The Lady of Sing Sing by Idanna Pucci
The Lady of Sing Sing is a poignant retelling of the first woman in America sentenced to the death penalty and the women worldwide who came to her aid. In 1895, Maria was accused of killing a man who seduced and falsely promised to marry her. Her case lit New York City on fire, even attracting the attention of an American Countess in Italy, Cora Slocomb.
Cora works tirelessly on Maria’s case, seeing her as another poor Italian immigrant being treated unfairly by the American courts. Idanna Pucci, Cora’s great-granddaughter, expertly weaves together the struggles of immigrants, capital punishment, prejudice, violence against women, women’s autonomy, and the power struggles between those in power and women and ethnic minorities. She blends intimate characterizations with broader political machinations to tell a nuanced story of the trials of Maria Barbella.

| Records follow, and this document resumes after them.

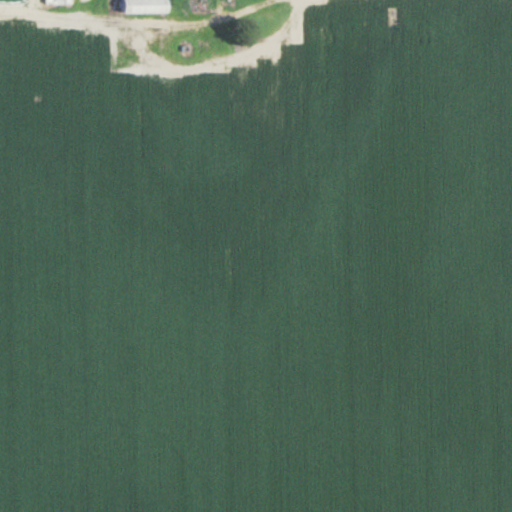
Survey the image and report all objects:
building: (56, 2)
building: (143, 6)
road: (132, 22)
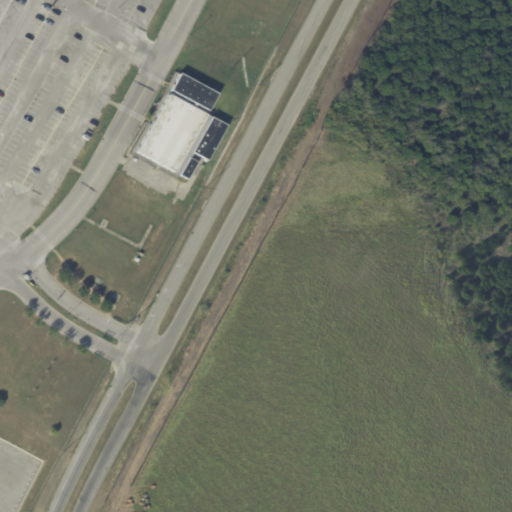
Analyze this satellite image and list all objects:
road: (94, 20)
road: (16, 30)
road: (136, 34)
road: (37, 74)
building: (189, 91)
building: (179, 129)
road: (66, 136)
building: (176, 136)
road: (111, 147)
road: (201, 256)
road: (2, 260)
road: (81, 309)
road: (66, 325)
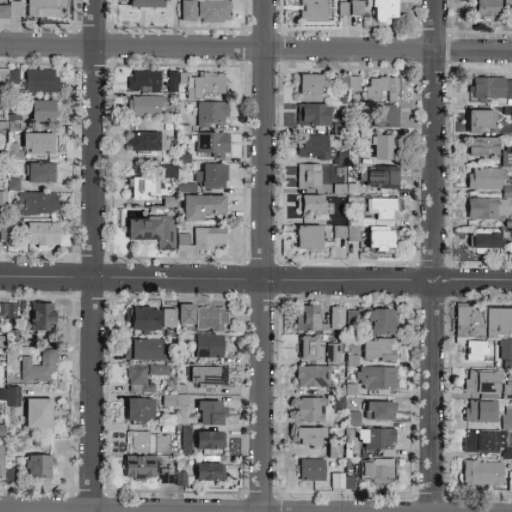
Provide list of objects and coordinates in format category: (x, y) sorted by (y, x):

What I most enjoyed about this book is how the author seamlessly blended fiction with history. It is impeccably researched, yet extremely engaging. As most students of history like myself can attest, that balance is incredibly difficult to achieve and many history texts end up bland and dense. These two characteristics are the opposite of The Lady of Sing Sing, which draws the reader in from the first chapter. I loved the intimate view of the historical figures and how well Pucci captured what their inner lives might be like during such difficult times.
The content of this book is also increasingly relevant today. The death penalty is still unfairly and disproportionately inflicted on minorities, and America is still obsessed with capital punishment. It is easier to reflect on these aspects of American culture when looking at them through the lens of the past. This book offers the chance for that reflection because of its personal characterization of the struggles and unfairness associated with the death penalty. I was shocked as I read about the ineptitude of Maria’s first trial and how the judge’s racist attitudes influenced his decisions, but I was filled with hope by the thousands of people who tried to help Maria. These ideas are not as foreign as they seem and it is interesting to see how the historical legacy of ideas on the death penalty have translated into our modern perspectives.
Overall, it was a good read and I definitely recommend it to anyone who is interested in history, social justice, or who just wants to read something engaging and different. Also, don’t forget to read the Afterword!
Thank you to Changing Hands Bookstore for providing an ARC
in exchange for this honest and unbiased review.